• **Consigne**
Rédigez la suite de l'article sur l'ENIM Summit, à partir de sa dernière phrase, s'il vous plaît.

• **Texte à analyser**

++++++++++

Rédigé par Mariem LEMRAJNI Mardi 25 Février 2025

À l'ère numérique, l’ingénierie et l’innovation se conjuguent pour impulser le changement au Maroc. C’est dans cette dynamique que s’inscrit la première édition de l’ENIM SUMMIT, un événement qui cherche à positionner l’ingénieur marocain comme un acteur stratégique majeur du développement technologique et économique du pays. Driss Lemjaouri, Directeur de l’entrepreneuriat digital au ministère de la Transition digitale, nous guide à travers cette vision, et explore comment l’exportation technologique devient une clé pour bâtir une industrie résolument tournée vers l’avenir.



- Au cours de la première édition de l’ENIM Summit, vous avez évoqué l'impact de la digitalisation comme levier de transformation pour le Maroc et le rôle clé des ingénieurs dans le développement de solutions technologiques. Pouvez-vous nous donner un aperçu du contexte ?

++++++++++

• **Données fournies**
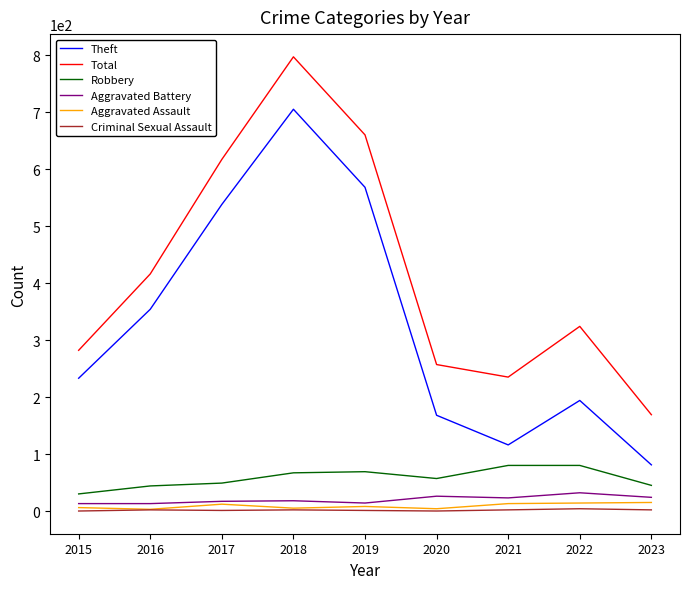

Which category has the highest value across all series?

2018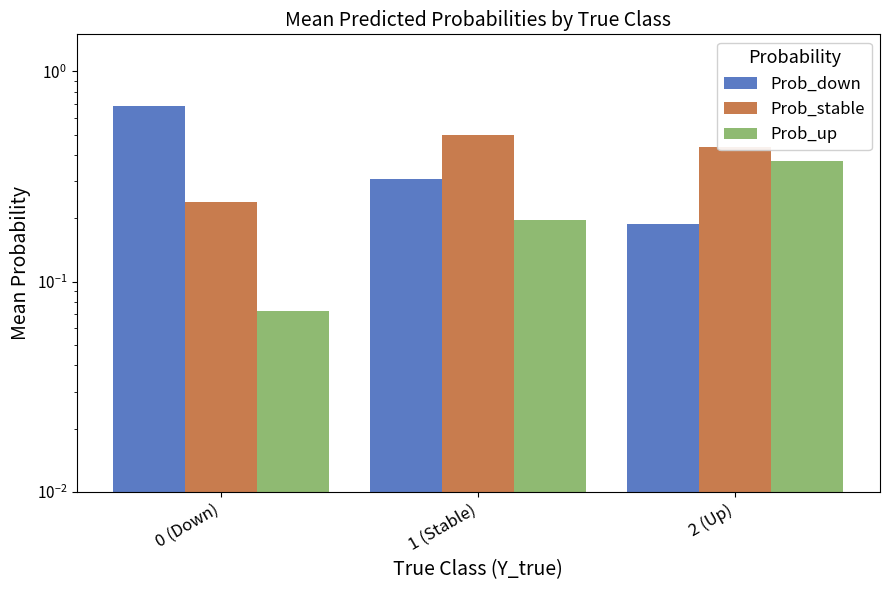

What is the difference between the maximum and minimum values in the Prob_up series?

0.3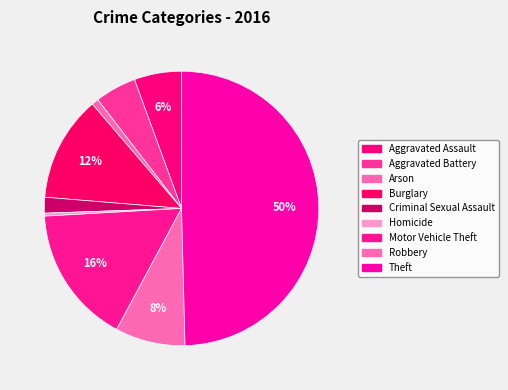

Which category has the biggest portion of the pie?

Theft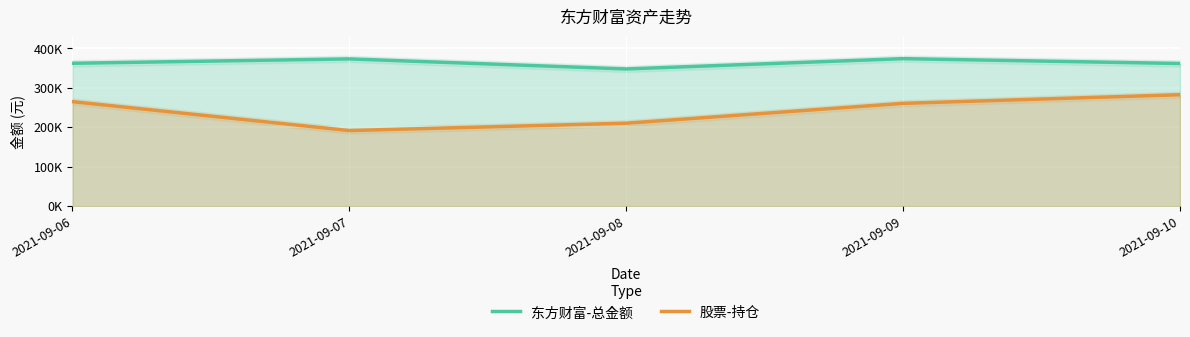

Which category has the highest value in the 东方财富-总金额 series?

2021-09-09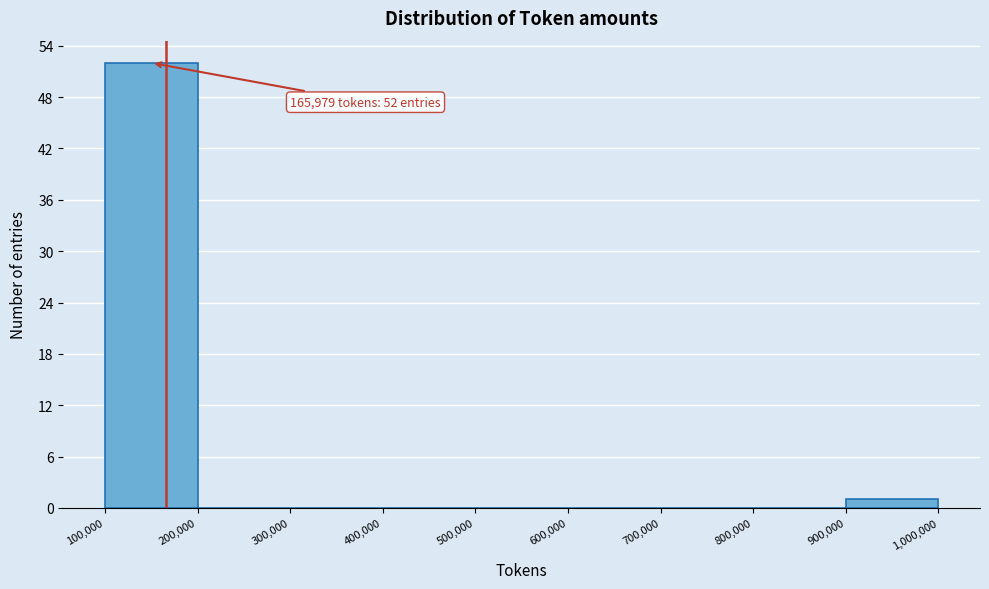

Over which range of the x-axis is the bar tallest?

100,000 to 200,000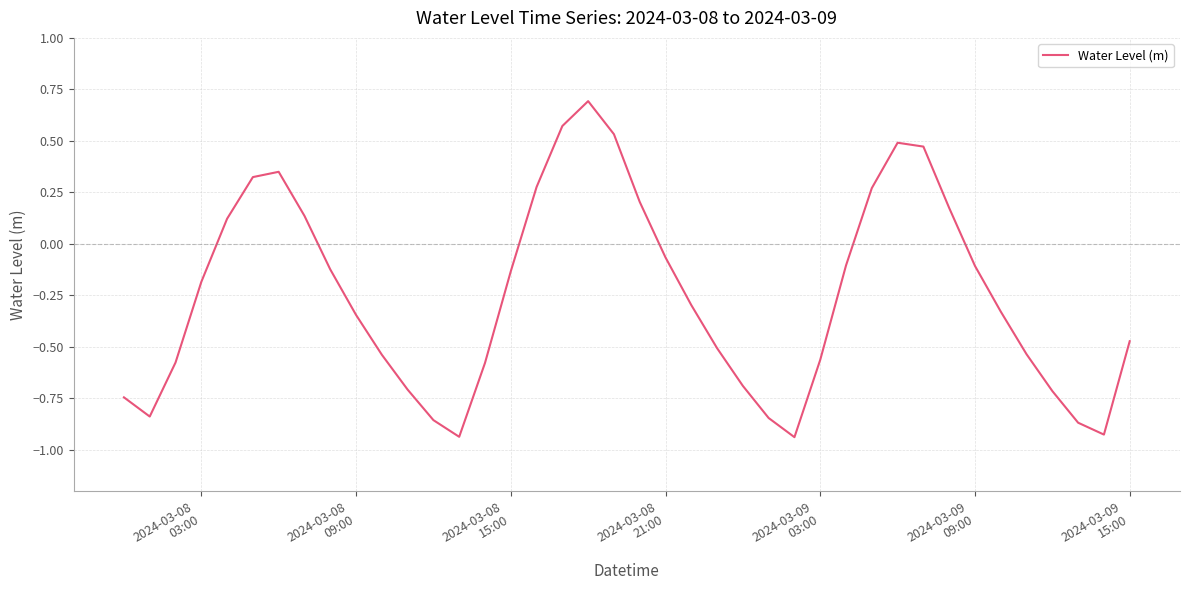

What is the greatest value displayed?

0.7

++++++++++

• **Réponse**
- Cet événement met en lumière le rôle central des ingénieurs dans l’innovation, la conception et le développement de solutions technologiques à forte valeur ajoutée. Nous avons abordé l’impact de la digitalisation comme levier de transformation pour divers secteurs, ainsi que son potentiel pour positionner le Maroc en tant que hub technologique régional. J’ai eu, également, l’occasion de rappeler les initiatives mises en place par le ministère de la Transition Numérique et de la Réforme de l’Administration, notamment dans le cadre de la stratégie « Digital Morocco 2030 », qui vise à structurer l’écosystème numérique national, à faciliter l’accès au financement et aux infrastructures et à soutenir l’innovation et la recherche scientifique dans le digital.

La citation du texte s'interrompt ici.